For those who would exploit this insight toward a particular political end, it should also be noted that a second chance does not necessarily mean a second term. Instead, it means that decisions about our future should not be based entirely on the past, nor our thinking about what is possible, defined entirely by what has already occurred.
Additionally, the holiday offers an important alternative to the dominant culture’s common responses to past events we wish we could have handled differently or seen to a better conclusion. Rather than naively wishing the past away, as many new age gurus would have us do, or holding onto to stubborn self-righteousness which sees change as a sign of weakness, as so many others would have us believe, Rosh Hashanah celebrates the possibility of endless second chances without pretending about what has come before.
Both things, and people, can change and still remain the same. Disruption and continuity are not diametrically opposed, but two parts of a larger whole, whether in nature or in our lives.

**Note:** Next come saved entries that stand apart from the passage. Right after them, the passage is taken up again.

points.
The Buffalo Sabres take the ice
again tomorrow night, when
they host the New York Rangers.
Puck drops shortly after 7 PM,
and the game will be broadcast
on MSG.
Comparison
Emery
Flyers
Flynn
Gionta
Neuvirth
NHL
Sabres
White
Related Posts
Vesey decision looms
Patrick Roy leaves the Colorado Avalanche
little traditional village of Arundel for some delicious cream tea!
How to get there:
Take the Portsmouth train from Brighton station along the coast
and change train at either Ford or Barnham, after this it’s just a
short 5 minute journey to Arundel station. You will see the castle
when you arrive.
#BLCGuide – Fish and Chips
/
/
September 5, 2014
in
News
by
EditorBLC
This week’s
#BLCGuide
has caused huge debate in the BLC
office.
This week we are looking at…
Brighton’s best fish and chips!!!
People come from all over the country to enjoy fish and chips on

Think about the moon – the central symbol of the entire Jewish calendar, and whose appearance signals the blowing of the ram’s horn (Shofar in Hebrew) on Rosh Hashanah, according to Leviticus 23:24, Numbers 29:1 and Psalms 84:1. The “old” moon which defines the previous month vanishes, and a “new” moon appears. But is it really a new moon, or is it the same moon? The answer is yes!

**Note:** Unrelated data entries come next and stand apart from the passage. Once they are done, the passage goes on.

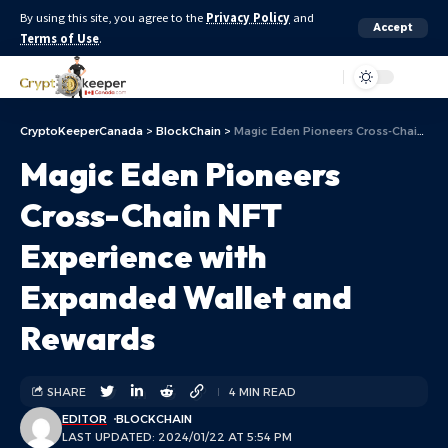
By using this site, you agree to the
Privacy Policy
and
Accept
Terms of Use
.
Aa
CryptoKeeperCanada
>
BlockChain
>
Magic Eden Pioneers Cross-Chain NFT Experience with Expanded Wallet and Rewards
Magic Eden Pioneers
Cross-Chain NFT
Experience with
Expanded Wallet and
Rewards
SHARE
4 MIN READ
EDITOR
BLOCKCHAIN
LAST UPDATED: 2024/01/22 AT 5:54 PM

What’s true for the moon is true for us, and celebrating that fact is fundamental to appreciating Rosh Hashanah in all of its potential beauty and meaning. Just as the “old” moon gets a seemingly limitless number of second chances to be celebrated as a “new” moon, we too get limitless second chances and celebrate that fact on Rosh Hashanah.

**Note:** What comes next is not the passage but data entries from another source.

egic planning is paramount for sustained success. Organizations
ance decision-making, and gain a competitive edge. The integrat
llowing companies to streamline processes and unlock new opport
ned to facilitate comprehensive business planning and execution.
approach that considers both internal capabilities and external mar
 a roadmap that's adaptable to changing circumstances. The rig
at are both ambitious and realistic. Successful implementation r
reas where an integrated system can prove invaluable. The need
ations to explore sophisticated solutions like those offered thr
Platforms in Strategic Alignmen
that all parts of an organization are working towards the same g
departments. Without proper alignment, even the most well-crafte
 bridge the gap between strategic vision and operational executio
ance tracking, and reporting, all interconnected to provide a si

We can all add a new page in the book of our lives – one which like the addition of a new page in any book, neither erases or undoes what came before it, but one which can transcend those earlier pages and the stories they contain. Each of us get a second chance – a chance to return to the person we most want to be and to living the life we most deeply desire. That’s the very human promise which lies at the heart of the Jewish New Year.
This Rosh Hashanah, give yourself the second chances to which you are entitled, and do the same for others also. Experience for yourself, how much there is to celebrate in doing each, and experience the full power of a cycle as old as the moon and as rich as the thousands year old tradition of the Bible itself.
Rabbi Brad Hirschfield is the author of “You Don’t Have to Be Wrong for Me to Be Right: Finding Faith Without Fanaticism,” and president of Clal-The National Jewish Center for Learning and Leadership.